== Job item ==
Apart from the pictures, every line below needs to be reproduced verbatim.

== Records for the exercise ==
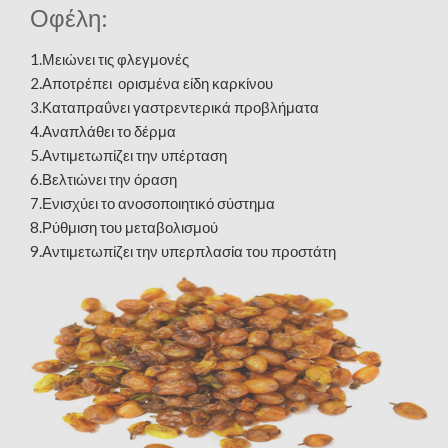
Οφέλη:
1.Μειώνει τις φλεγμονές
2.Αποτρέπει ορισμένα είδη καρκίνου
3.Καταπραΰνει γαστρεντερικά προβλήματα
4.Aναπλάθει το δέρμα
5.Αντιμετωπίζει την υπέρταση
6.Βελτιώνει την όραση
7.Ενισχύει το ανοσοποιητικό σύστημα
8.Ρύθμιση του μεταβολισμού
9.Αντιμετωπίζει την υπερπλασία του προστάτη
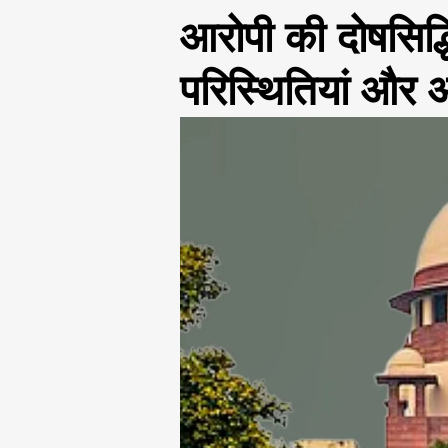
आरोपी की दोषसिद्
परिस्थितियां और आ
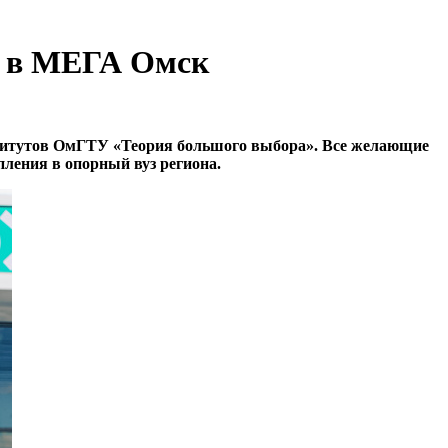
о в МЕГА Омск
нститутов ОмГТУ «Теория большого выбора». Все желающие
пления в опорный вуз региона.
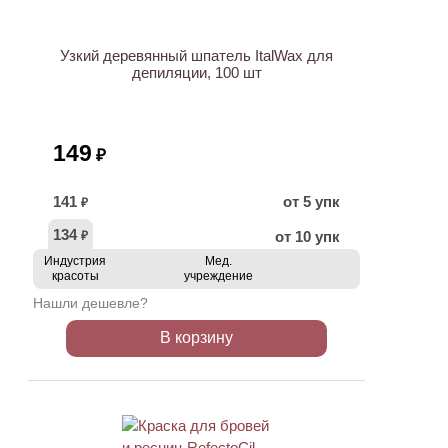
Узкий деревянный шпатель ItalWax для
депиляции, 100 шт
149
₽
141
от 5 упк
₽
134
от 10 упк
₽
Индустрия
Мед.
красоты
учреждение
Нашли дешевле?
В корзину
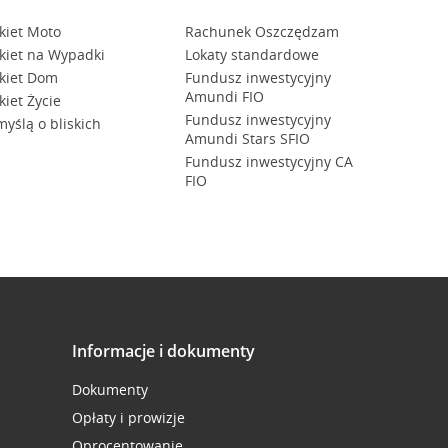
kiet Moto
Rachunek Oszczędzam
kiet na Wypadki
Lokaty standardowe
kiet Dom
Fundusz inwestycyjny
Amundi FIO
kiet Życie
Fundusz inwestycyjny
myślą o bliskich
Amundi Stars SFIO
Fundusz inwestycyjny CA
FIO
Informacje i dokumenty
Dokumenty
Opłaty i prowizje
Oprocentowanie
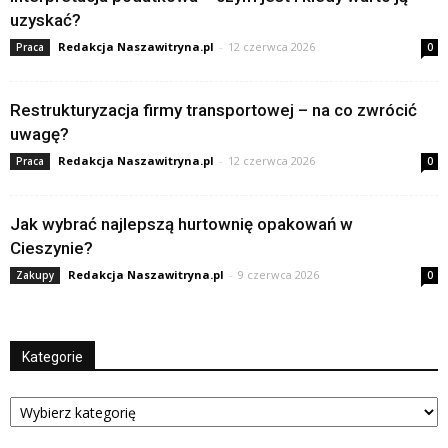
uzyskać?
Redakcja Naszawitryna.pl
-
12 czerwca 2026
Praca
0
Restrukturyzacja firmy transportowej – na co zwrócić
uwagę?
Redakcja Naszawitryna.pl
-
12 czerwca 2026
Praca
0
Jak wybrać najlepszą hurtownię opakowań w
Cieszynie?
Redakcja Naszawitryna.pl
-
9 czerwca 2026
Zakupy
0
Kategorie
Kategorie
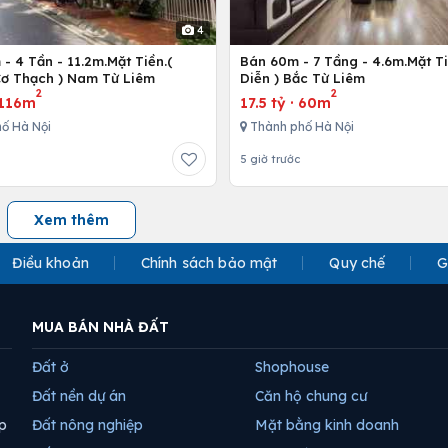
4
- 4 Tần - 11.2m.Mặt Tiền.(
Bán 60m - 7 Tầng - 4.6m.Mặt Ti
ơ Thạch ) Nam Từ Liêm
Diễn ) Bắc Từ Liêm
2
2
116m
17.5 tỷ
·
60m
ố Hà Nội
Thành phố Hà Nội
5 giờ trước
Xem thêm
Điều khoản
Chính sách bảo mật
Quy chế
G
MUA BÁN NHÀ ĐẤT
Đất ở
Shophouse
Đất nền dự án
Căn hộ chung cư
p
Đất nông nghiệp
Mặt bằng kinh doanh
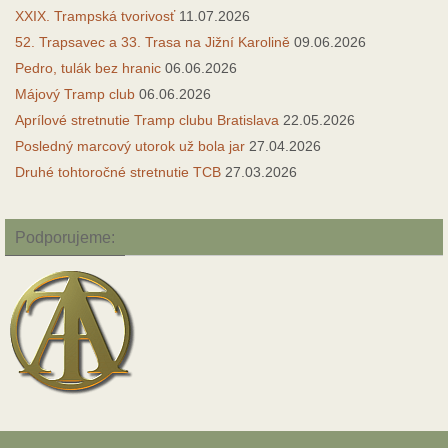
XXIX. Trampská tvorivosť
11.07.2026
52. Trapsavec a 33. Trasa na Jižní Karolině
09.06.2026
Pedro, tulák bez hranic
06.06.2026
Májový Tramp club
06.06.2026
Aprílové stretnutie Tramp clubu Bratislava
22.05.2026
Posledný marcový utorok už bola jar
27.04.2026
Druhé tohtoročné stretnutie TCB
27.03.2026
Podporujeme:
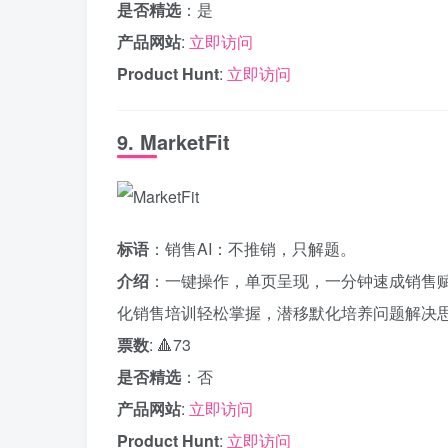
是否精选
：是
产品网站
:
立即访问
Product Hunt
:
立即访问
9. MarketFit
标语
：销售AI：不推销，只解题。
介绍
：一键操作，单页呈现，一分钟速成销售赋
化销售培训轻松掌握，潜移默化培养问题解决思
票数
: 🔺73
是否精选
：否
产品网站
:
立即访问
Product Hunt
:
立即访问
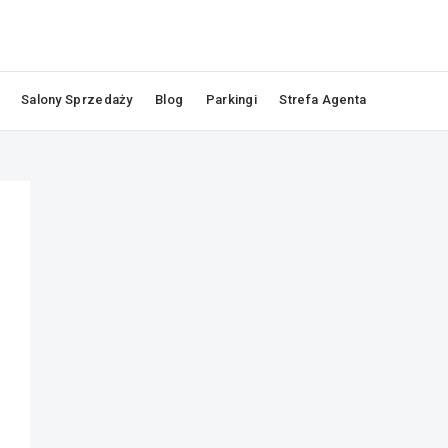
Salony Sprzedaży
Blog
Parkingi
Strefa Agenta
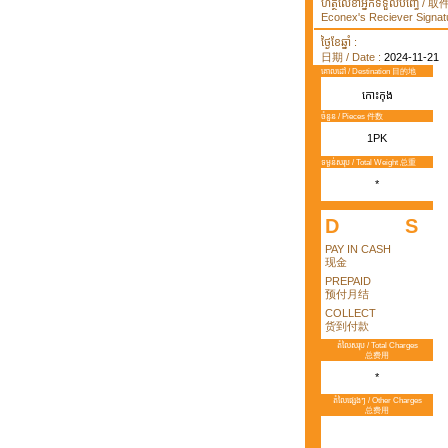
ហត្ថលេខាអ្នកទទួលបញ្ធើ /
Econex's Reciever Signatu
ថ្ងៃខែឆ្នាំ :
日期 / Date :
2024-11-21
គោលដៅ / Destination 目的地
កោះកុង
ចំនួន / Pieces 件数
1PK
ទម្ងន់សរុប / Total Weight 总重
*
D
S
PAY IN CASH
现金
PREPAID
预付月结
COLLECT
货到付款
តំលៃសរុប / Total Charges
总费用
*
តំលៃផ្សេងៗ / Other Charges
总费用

== Task response ==
Οφέλη:
1.Μειώνει τις φλεγμονές
2.Αποτρέπει ορισμένα είδη καρκίνου
3.Καταπραΰνει γαστρεντερικά προβλήματα
4.Aναπλάθει το δέρμα
5.Αντιμετωπίζει την υπέρταση
6.Βελτιώνει την όραση
7.Ενισχύει το ανοσοποιητικό σύστημα
8.Ρύθμιση του μεταβολισμού
9.Αντιμετωπίζει την υπερπλασία του προστάτη
आरोपी की दोषसिद्
परिस्थितियां और आ
о в МЕГА Омск
нститутов ОмГТУ «Теория большого выбора». Все желающие
пления в опорный вуз региона.
Узкий деревянный шпатель ItalWax для
депиляции, 100 шт
149
₽
141
от 5 упк
₽
134
от 10 упк
₽
Индустрия
Мед.
красоты
учреждение
Нашли дешевле?
В корзину
kiet Moto
Rachunek Oszczędzam
kiet na Wypadki
Lokaty standardowe
kiet Dom
Fundusz inwestycyjny
Amundi FIO
kiet Życie
Fundusz inwestycyjny
myślą o bliskich
Amundi Stars SFIO
Fundusz inwestycyjny CA
FIO
Informacje i dokumenty
Dokumenty
Opłaty i prowizje
Oprocentowanie
uzyskać?
Redakcja Naszawitryna.pl
-
12 czerwca 2026
Praca
0
Restrukturyzacja firmy transportowej – na co zwrócić
uwagę?
Redakcja Naszawitryna.pl
-
12 czerwca 2026
Praca
0
Jak wybrać najlepszą hurtownię opakowań w
Cieszynie?
Redakcja Naszawitryna.pl
-
9 czerwca 2026
Zakupy
0
Kategorie
Kategorie
4
- 4 Tần - 11.2m.Mặt Tiền.(
Bán 60m - 7 Tầng - 4.6m.Mặt Ti
ơ Thạch ) Nam Từ Liêm
Diễn ) Bắc Từ Liêm
2
2
116m
17.5 tỷ
·
60m
ố Hà Nội
Thành phố Hà Nội
5 giờ trước
Xem thêm
Điều khoản
Chính sách bảo mật
Quy chế
G
MUA BÁN NHÀ ĐẤT
Đất ở
Shophouse
Đất nền dự án
Căn hộ chung cư
p
Đất nông nghiệp
Mặt bằng kinh doanh
XXIX. Trampská tvorivosť
11.07.2026
52. Trapsavec a 33. Trasa na Jižní Karolině
09.06.2026
Pedro, tulák bez hranic
06.06.2026
Májový Tramp club
06.06.2026
Aprílové stretnutie Tramp clubu Bratislava
22.05.2026
Posledný marcový utorok už bola jar
27.04.2026
Druhé tohtoročné stretnutie TCB
27.03.2026
Podporujeme:
是否精选
：是
产品网站
:
立即访问
Product Hunt
:
立即访问
9. MarketFit
标语
：销售AI：不推销，只解题。
介绍
：一键操作，单页呈现，一分钟速成销售赋
化销售培训轻松掌握，潜移默化培养问题解决思
票数
: 🔺73
是否精选
：否
产品网站
:
立即访问
Product Hunt
:
立即访问
Salony Sprzedaży
Blog
Parkingi
Strefa Agenta
ហត្ថលេខាអ្នកទទួលបញ្ធើ /
Econex's Reciever Signatu
ថ្ងៃខែឆ្នាំ :
日期 / Date :
2024-11-21
គោលដៅ / Destination 目的地
កោះកុង
ចំនួន / Pieces 件数
1PK
ទម្ងន់សរុប / Total Weight 总重
*
D
S
PAY IN CASH
现金
PREPAID
预付月结
COLLECT
货到付款
តំលៃសរុប / Total Charges
总费用
*
តំលៃផ្សេងៗ / Other Charges
总费用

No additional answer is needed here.